§ **O QUE FAZER**:
1. Devolva, sem nenhuma alteração, as linhas das entradas, desde o início das entradas até a linha que contém "red circle: moved 13 px left", incluindo as duas pontas.
2. Você pode retomar o texto sobre os gastos da União com juros da dívida e continuá-lo a partir do ponto em que ele para?

§ **TRECHO DA FONTE**:
════════════════
Nos últimos anos, mais de 40% dos recursos da União têm sido usados com
encargos de dívidas financeiras, restando bem menos de 5% para investimentos. A
desproporção dos gastos com o serviço da dívida, em relação aos demais gastos
do Estado, é chocante. No orçamento da União em vigor, um mês de pagamento de
juros corresponde mais que o dispêndio anual de todo o Sistema Único de Saúde.
Quinze dias correspondem mais que o gasto anual com educação. Dez dias, bem
mais que os recursos alocados no Programa Bolsa Família, que unificou quase
todos os programas sociais anteriores. Cinco dias de pagamento de juros cobre
com sobras o gasto previsto, no ano, para a construção de habitações populares.
Um minuto corresponde mais que à alocação anual de recursos com a defesa dos
direitos humanos.
════════════════
§ **EXTRATO DE DADOS**:

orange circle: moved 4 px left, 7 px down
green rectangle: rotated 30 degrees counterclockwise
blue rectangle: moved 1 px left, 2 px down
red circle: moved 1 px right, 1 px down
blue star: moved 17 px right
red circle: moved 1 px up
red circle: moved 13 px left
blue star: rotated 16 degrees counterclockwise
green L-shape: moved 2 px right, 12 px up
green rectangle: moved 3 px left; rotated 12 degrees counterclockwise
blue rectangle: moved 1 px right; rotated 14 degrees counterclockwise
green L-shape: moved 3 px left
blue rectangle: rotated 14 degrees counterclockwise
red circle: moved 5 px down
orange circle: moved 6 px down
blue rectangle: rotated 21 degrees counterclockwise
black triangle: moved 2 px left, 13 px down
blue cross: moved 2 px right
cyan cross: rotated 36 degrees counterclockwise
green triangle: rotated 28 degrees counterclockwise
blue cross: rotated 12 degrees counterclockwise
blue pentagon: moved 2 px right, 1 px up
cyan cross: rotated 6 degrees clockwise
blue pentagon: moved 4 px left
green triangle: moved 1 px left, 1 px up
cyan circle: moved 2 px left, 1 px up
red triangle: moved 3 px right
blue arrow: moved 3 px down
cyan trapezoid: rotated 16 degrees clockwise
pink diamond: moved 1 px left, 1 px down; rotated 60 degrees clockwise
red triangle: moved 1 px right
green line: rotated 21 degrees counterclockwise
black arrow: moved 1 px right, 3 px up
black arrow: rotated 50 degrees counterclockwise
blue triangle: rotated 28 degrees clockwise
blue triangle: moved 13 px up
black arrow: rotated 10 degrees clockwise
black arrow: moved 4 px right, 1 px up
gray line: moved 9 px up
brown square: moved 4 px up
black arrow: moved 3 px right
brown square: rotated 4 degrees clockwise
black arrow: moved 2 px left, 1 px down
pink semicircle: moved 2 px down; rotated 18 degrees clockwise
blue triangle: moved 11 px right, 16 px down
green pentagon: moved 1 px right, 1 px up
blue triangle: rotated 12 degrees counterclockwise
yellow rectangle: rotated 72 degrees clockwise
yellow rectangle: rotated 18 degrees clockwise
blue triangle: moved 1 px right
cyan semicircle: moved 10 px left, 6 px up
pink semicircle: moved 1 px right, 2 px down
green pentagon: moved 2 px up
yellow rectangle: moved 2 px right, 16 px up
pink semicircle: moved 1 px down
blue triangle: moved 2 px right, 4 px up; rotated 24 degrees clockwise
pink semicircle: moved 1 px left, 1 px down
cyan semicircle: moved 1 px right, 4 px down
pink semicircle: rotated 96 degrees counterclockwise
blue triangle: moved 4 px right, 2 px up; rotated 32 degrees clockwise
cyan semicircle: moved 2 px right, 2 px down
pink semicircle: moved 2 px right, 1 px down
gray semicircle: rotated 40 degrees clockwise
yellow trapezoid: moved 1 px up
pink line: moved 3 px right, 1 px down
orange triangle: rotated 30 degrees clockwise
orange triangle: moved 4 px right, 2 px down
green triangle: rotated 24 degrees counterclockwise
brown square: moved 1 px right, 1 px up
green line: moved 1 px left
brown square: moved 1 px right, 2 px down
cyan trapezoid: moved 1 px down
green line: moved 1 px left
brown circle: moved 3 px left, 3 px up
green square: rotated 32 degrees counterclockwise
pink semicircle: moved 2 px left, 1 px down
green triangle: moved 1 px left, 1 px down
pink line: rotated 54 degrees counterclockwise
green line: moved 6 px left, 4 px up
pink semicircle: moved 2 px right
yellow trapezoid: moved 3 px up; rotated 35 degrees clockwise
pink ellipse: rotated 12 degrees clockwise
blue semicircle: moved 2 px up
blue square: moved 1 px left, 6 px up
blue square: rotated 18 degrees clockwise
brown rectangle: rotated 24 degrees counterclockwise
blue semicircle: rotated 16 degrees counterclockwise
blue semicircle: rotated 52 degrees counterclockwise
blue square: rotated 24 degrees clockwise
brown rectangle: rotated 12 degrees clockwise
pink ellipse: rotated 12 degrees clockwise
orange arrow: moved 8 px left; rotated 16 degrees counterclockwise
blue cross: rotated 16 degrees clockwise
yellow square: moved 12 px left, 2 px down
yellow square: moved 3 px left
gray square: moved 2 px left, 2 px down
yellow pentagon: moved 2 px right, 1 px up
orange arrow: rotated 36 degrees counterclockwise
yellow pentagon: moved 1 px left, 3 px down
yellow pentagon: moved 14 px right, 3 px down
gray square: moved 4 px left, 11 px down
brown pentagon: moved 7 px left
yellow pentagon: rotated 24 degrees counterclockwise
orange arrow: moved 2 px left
════════════════
§ **RESPOSTAS DAS TAREFAS**:
1.
orange circle: moved 4 px left, 7 px down
green rectangle: rotated 30 degrees counterclockwise
blue rectangle: moved 1 px left, 2 px down
red circle: moved 1 px right, 1 px down
blue star: moved 17 px right
red circle: moved 1 px up
red circle: moved 13 px left

2.
Tamanha deformação dos gastos do Estado tem um primeiro efeito paradoxal para
quem se preocupa com a saúde das contas brasileiras: provoca um aumento
irracional da dívida externa. Pois as obras em curso, muito insuficientes,
acabam sendo realizadas com financiamento do Banco Mundial ou do BID.
Endividamos-nos em dólar, no exterior, para realizar obras, como em rodovias ou
em saneamento, que não exigem nenhuma importação de bens e serviços. Elas
poderiam ser completamente financiadas em moeda nacional.
Os recursos para financiar a retomada do desenvolvimento, existem, mas estão
presos em uma engrenagem perversa.A permanente busca do superávit primário, tão
a gosto do mercado financeiro, conspira contra a Nação, O primeiro efeito desta
busca é produzir uma transferência de renda dos pobres (os maiores pagadores de
impostos) para os ricos (que detêm os títulos da dívida).
Mas os credores da dívida, principalmente banqueiros, não querem ficar com
dinheiro como contrapartida de suas aplicações. Dinheiro não rende juros.
Tampouco querem investir em atividades produtivas, pois a alternativa mais
confortável, lucrativa e líquida é a própria especulação. Tão logo recebem os
recursos do superávit primário, voltam com eles ao Banco Central e compram mais
títulos, que rendem mais juros. Como esses títulos têm a mesma liquidez da
moeda, sendo negociados diariamente no over, podemos chamá-los de “moeda
financeira”.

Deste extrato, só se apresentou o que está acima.